Dear MB: Your soda straw view of the world is a wee bit puddled. It’s nice to believe “that this is the greatest country in the world and that Americans are the greatest people in the world.” But this is the naive arrogance of an idiot who never has read a history book and the pompous prejudice of a fool whose flag-waving can be purchased for a monthly check, a joint and a six-pack.
Assume for a moment you are right. What nations would choose to be friends with a country that wears nationalism and conceit like epaulets on its shoulders? They’d have to be dumber than rice crispy. Do you feel superior to the Florentians, the Sydneysiders, the Finns, the Osloites, the Hamburgers, the Portenos and the Cairenes? Excessive jingoism is what encourages other nations to despise us. And of Macbeth’s “vaulting ambition, which o’erleaps itself,” Shakespeare quotes Proverbs 16:18: “Pride goeth before destruction, and a high mind before the fall.” We’re neither the best nation in the world nor the best people in the world; rather, we are among the best.

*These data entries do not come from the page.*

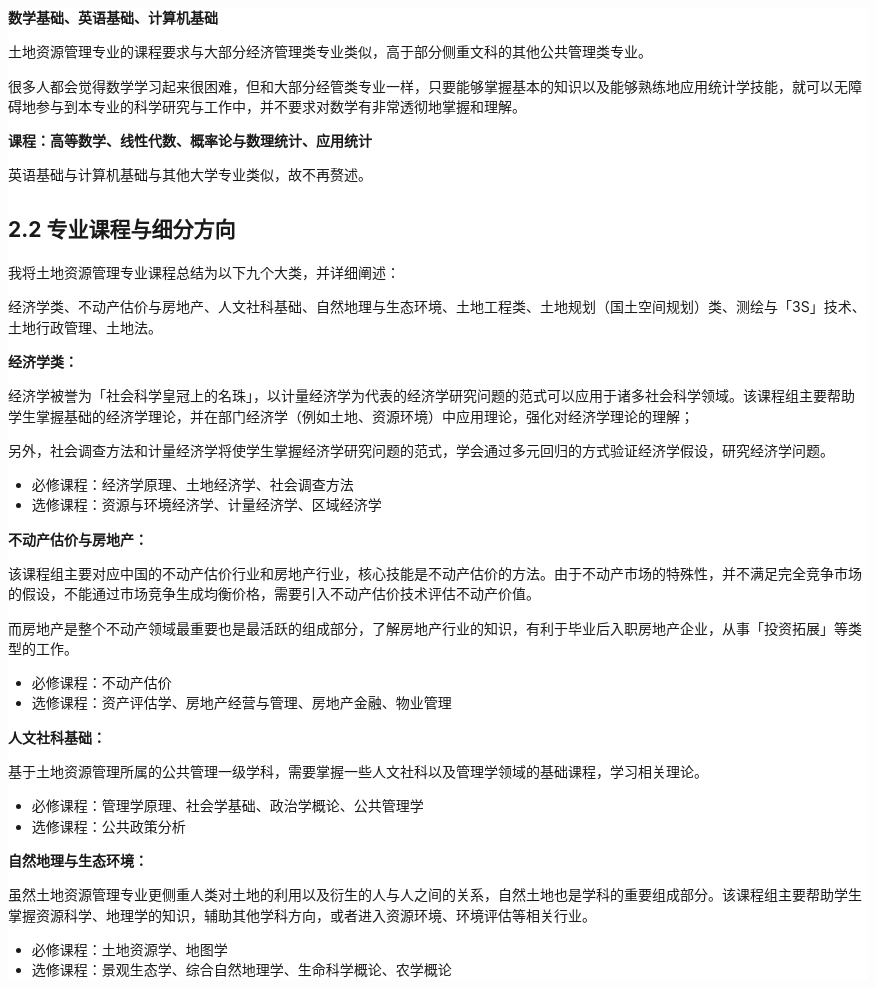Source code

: 
**数学基础、英语基础、计算机基础**


土地资源管理专业的课程要求与大部分经济管理类专业类似，高于部分侧重文科的其他公共管理类专业。


很多人都会觉得数学学习起来很困难，但和大部分经管类专业一样，只要能够掌握基本的知识以及能够熟练地应用统计学技能，就可以无障碍地参与到本专业的科学研究与工作中，并不要求对数学有非常透彻地掌握和理解。


**课程：高等数学、线性代数、概率论与数理统计、应用统计**


英语基础与计算机基础与其他大学专业类似，故不再赘述。


2.2 专业课程与细分方向
-------------


我将土地资源管理专业课程总结为以下九个大类，并详细阐述：


经济学类、不动产估价与房地产、人文社科基础、自然地理与生态环境、土地工程类、土地规划（国土空间规划）类、测绘与「3S」技术、土地行政管理、土地法。


**经济学类：**


经济学被誉为「社会科学皇冠上的名珠」，以计量经济学为代表的经济学研究问题的范式可以应用于诸多社会科学领域。该课程组主要帮助学生掌握基础的经济学理论，并在部门经济学（例如土地、资源环境）中应用理论，强化对经济学理论的理解；


另外，社会调查方法和计量经济学将使学生掌握经济学研究问题的范式，学会通过多元回归的方式验证经济学假设，研究经济学问题。


* 必修课程：经济学原理、土地经济学、社会调查方法
* 选修课程：资源与环境经济学、计量经济学、区域经济学

**不动产估价与房地产：**


该课程组主要对应中国的不动产估价行业和房地产行业，核心技能是不动产估价的方法。由于不动产市场的特殊性，并不满足完全竞争市场的假设，不能通过市场竞争生成均衡价格，需要引入不动产估价技术评估不动产价值。


而房地产是整个不动产领域最重要也是最活跃的组成部分，了解房地产行业的知识，有利于毕业后入职房地产企业，从事「投资拓展」等类型的工作。


* 必修课程：不动产估价
* 选修课程：资产评估学、房地产经营与管理、房地产金融、物业管理

**人文社科基础：**


基于土地资源管理所属的公共管理一级学科，需要掌握一些人文社科以及管理学领域的基础课程，学习相关理论。


* 必修课程：管理学原理、社会学基础、政治学概论、公共管理学
* 选修课程：公共政策分析

**自然地理与生态环境：**


虽然土地资源管理专业更侧重人类对土地的利用以及衍生的人与人之间的关系，自然土地也是学科的重要组成部分。该课程组主要帮助学生掌握资源科学、地理学的知识，辅助其他学科方向，或者进入资源环境、环境评估等相关行业。


* 必修课程：土地资源学、地图学
* 选修课程：景观生态学、综合自然地理学、生命科学概论、农学概论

I don’t share your simplistic, bushy-tailed view of the country’s socio-economic landscape.
You’re mistaking the edge of a rut for the horizon and wearing blinders to protect you from reality. The economy is recovering from the recession of several years ago but it won’t recover enough to say that “it’s better today than it was before the recession.” We used to have rolling recessions followed by patches of prosperity that would last seven to 10 years. But during the past three decades, the duration of those patches of prosperity has shortened; the Great Recession was preceded by barely three years of prosperity. And each time there’s a recovery, the grinding wheels of the business cycle get worn down a little more, so every succeeding recovery needs a little more fiscal and monetary stimulus to cure it.